== Problem ==
The copy you produce must repeat each record exactly and contain no pictures.

################

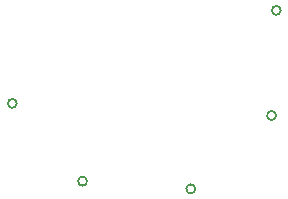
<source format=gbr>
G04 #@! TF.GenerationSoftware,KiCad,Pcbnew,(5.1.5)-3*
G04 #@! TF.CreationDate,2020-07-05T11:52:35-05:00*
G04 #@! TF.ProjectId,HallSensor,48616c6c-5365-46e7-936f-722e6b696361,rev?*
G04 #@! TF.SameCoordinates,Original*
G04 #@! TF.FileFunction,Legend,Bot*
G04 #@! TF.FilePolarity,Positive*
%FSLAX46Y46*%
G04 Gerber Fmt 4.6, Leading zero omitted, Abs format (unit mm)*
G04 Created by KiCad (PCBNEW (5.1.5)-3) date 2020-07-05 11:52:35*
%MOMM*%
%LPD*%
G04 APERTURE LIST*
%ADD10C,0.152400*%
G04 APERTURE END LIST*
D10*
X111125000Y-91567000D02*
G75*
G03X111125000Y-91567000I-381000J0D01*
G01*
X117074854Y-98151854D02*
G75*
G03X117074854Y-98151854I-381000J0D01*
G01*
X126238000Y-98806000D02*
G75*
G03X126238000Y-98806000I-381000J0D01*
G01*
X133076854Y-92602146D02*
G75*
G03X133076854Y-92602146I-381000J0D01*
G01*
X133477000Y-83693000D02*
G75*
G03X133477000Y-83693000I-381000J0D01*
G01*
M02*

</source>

################

== Response ==
<source format=gbr>
G04 #@! TF.GenerationSoftware,KiCad,Pcbnew,(5.1.5)-3*
G04 #@! TF.CreationDate,2020-07-05T11:52:35-05:00*
G04 #@! TF.ProjectId,HallSensor,48616c6c-5365-46e7-936f-722e6b696361,rev?*
G04 #@! TF.SameCoordinates,Original*
G04 #@! TF.FileFunction,Legend,Bot*
G04 #@! TF.FilePolarity,Positive*
%FSLAX46Y46*%
G04 Gerber Fmt 4.6, Leading zero omitted, Abs format (unit mm)*
G04 Created by KiCad (PCBNEW (5.1.5)-3) date 2020-07-05 11:52:35*
%MOMM*%
%LPD*%
G04 APERTURE LIST*
%ADD10C,0.152400*%
G04 APERTURE END LIST*
D10*
X111125000Y-91567000D02*
G75*
G03X111125000Y-91567000I-381000J0D01*
G01*
X117074854Y-98151854D02*
G75*
G03X117074854Y-98151854I-381000J0D01*
G01*
X126238000Y-98806000D02*
G75*
G03X126238000Y-98806000I-381000J0D01*
G01*
X133076854Y-92602146D02*
G75*
G03X133076854Y-92602146I-381000J0D01*
G01*
X133477000Y-83693000D02*
G75*
G03X133477000Y-83693000I-381000J0D01*
G01*
M02*

</source>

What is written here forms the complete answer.